# Visual Basic > Games and Graphics Programming > Game Demos >  2D ZONE with Source

## singularis

Its a 2D space game I created in my spare time
Enjoy   :wave:

----------


## SeanVoth

nice game 


i think yiu can help me 

im useing vb.net 2003

and i need help so when a pic touches another pic 

it is show a other pic :Eek Boom:   :Embarrassment:   :Confused:   :Alien Frog:

----------


## singularis

Thanks,

Are you talking about sprite based collision detection? Because all I used in 2D Zone was a bounding box that did not even rotate. It did not have to be very accurate anyway.

My main question is do you want pixel perfect collision detection?
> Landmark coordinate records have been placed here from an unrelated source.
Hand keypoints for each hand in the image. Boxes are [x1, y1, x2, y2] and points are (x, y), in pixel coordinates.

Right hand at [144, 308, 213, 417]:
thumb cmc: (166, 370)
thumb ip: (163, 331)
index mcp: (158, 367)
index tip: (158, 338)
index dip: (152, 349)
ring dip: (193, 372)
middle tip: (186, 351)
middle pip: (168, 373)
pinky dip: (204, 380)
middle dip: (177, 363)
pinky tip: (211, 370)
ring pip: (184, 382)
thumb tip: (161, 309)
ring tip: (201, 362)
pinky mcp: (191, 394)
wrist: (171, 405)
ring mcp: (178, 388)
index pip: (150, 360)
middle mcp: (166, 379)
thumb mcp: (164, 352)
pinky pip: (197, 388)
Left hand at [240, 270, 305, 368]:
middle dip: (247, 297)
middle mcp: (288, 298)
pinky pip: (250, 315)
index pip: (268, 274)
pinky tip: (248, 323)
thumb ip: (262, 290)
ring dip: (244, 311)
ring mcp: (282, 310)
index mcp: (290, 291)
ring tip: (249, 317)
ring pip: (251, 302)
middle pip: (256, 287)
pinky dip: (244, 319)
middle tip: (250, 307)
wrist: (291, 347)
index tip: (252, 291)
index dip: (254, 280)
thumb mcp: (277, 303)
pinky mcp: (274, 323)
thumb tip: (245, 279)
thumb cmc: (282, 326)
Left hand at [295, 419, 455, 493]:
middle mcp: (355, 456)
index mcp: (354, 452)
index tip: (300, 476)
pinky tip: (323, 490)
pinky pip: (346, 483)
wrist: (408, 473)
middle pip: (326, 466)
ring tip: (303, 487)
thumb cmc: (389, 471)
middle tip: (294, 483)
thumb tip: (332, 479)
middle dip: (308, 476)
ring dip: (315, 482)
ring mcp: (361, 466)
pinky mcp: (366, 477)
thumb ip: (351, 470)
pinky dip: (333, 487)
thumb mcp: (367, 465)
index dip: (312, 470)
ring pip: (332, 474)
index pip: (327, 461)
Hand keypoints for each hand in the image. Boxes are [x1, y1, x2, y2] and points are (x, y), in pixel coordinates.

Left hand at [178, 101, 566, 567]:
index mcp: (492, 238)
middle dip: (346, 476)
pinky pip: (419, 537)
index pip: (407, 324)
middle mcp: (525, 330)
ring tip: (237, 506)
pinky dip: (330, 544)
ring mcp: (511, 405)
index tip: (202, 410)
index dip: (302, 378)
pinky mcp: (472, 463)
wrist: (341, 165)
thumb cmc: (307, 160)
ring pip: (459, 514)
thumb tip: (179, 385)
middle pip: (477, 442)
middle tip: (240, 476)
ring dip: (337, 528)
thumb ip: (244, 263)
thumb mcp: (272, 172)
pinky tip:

PS: Check your spelling and start a new thread  :Stick Out Tongue:

----------


## SeanVoth

no i dont want pixel perfect collision detection but i want it to be close so it looks like perfect collision  :Wink:

----------


## singularis

Ok,  :Wink:  

Measure the difference between the objects adding the size of both the objects. Like a bounding sphere  :Smilie:

----------


## Kevin1991

Great job!!!  :Smilie: 
I think you should make it better by modifying the textures and make it more beautiful using Adobe Photoshop.

----------


## singularis

Yeah, my friends kinda did most of the ships in paint  :Roll Eyes (Sarcastic):

----------


## bibinjacobm

Its a Nice Work 

but...



Sorry... if my argument not correct..

You must enter some code for the option form opened first...

----------


## singularis

Yeah... That form is kinda redundant :O

----------


## Jabber

Nice coding 

Now if I can figure out what is going on.

gun sound is annoying, but we can stop that.

----------